The following quality control measures are visible in the assembled MultiQC report and here is my interpretation in the context of amplicon metabarcoding of environmental DNA.

  • Sequence counts: Essentially the number of reads the sequencing machine made, also shows the proportion of unique to duplicate reads, and in metabarcoding of environmental samples the duplication levels are expected to be high.
  • Sequence quality histograms: At each base pair position, shows the average quality score across all reads for each sample. This is probably the most important check, as poor sequence quality indicates something has gone wrong with sample prep or sequencing and cannot be addressed now. I have never had a sample fail from a commercial provider.
  • Per sequence quality scores: Another measure of sequence quality which is the most important thing to check.
  • Per base content: Shows at each position, the average base that occurs at that position with rows as samples. In amplicon metabarcoding would not expect an even distribution as amplicons are similar in some regions and variable in others. Also from environmental samples there tends to be dominance of certain taxa and not an even distribution. So sequencing results would be expected to fail this check.
  • Per sequence GC content: Due to the nature of environmental metabarcoding, would not expect an even distribution here and therefore would expect samples to fail. However, useful to check that you don’t have really high or low GC contents that might signify a sequencing error.
  • Per base N content: Ns are called when the actual base cannot be confidently determined. Would expect this to be very low for all samples if sequencing has worked correctly.
  • Sequence length distribution: As we are targeting amplicons of a specific length and sequencers are setup to usually read a specific bp length, would not expect an even distribution so are likely to get a warning. But want to check that almost all reads are in the expected length range for the targeted amplicon.
  • Sequence duplication levels: Will likely fail as most samples will have very high duplication levels as sequencing depth has captured multiple reads with the same sequences and often some taxa dominate microbial communities.
  • Overrepresented sequences: For the same reason above, would expect to see high levels of overrepresentation.
  • Adapter content: Adapters are used in the sequencing reaction but are often automatically removed by sequencing platform algorithms so likely depends on your sequencing provider. Many pipelines will use CutAdapt (Martin 2011) to remove any persistent adapter sequences, or can be used prior to processing.

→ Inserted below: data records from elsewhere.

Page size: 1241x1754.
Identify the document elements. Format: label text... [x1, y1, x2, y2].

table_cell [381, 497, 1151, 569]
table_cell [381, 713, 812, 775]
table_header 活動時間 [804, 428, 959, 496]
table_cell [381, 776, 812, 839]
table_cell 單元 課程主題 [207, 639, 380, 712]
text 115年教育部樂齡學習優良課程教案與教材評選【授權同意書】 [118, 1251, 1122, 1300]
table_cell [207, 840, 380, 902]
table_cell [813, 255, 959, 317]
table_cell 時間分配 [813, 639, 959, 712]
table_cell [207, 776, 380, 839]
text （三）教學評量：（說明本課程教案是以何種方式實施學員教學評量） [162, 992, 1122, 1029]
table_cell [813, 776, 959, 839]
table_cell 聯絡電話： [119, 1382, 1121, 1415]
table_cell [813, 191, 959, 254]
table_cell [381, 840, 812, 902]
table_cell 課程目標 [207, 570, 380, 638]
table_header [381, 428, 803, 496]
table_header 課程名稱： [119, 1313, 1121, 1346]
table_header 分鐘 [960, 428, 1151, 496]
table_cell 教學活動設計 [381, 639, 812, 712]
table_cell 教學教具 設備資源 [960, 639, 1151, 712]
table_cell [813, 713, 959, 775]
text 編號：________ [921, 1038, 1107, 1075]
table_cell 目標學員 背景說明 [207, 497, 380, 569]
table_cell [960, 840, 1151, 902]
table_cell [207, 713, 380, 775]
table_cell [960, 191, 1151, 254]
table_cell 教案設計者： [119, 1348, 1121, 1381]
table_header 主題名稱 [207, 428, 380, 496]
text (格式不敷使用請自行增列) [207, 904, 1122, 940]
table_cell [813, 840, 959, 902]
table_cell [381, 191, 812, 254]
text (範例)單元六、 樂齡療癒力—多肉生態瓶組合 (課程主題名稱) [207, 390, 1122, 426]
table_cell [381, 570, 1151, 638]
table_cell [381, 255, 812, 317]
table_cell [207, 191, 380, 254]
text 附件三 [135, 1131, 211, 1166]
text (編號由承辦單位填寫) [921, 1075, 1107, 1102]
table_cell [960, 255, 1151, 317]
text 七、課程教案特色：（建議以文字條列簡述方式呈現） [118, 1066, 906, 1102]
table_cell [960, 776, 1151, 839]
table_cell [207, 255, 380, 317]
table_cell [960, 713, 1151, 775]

The most important thing is to check the sequence quality scores and sequence lengths to make sure nothing has gone obviously wrong with the sequencing. All the other issues such as duplication and overrepresentation are dealt with during the processing stage.

Once checked, you are now ready to proceed to processing amplicon sequence files through a dedicated pipeline!

References

Andrews, Simon. 2010. FastQC: A Quality Control Tool for High Throughput Sequence Data – ScienceOpen.” https://www.scienceopen.com/document?vid=de674375-ab83-4595-afa9-4c8aa9e4e736.
Ewels, Philip, Måns Magnusson, Sverker Lundin, and Max Käller. 2016. MultiQC: Summarize Analysis Results for Multiple Tools and Samples in a Single Report.” Bioinformatics 32 (19): 3047–48. doi:10.1093/bioinformatics/btw354.
Martin, Marcel. 2011. “Cutadapt Removes Adapter Sequences from High-Throughput Sequencing Reads.” EMBnet.journal 17 (1): 10–12. doi:10.14806/ej.17.1.200.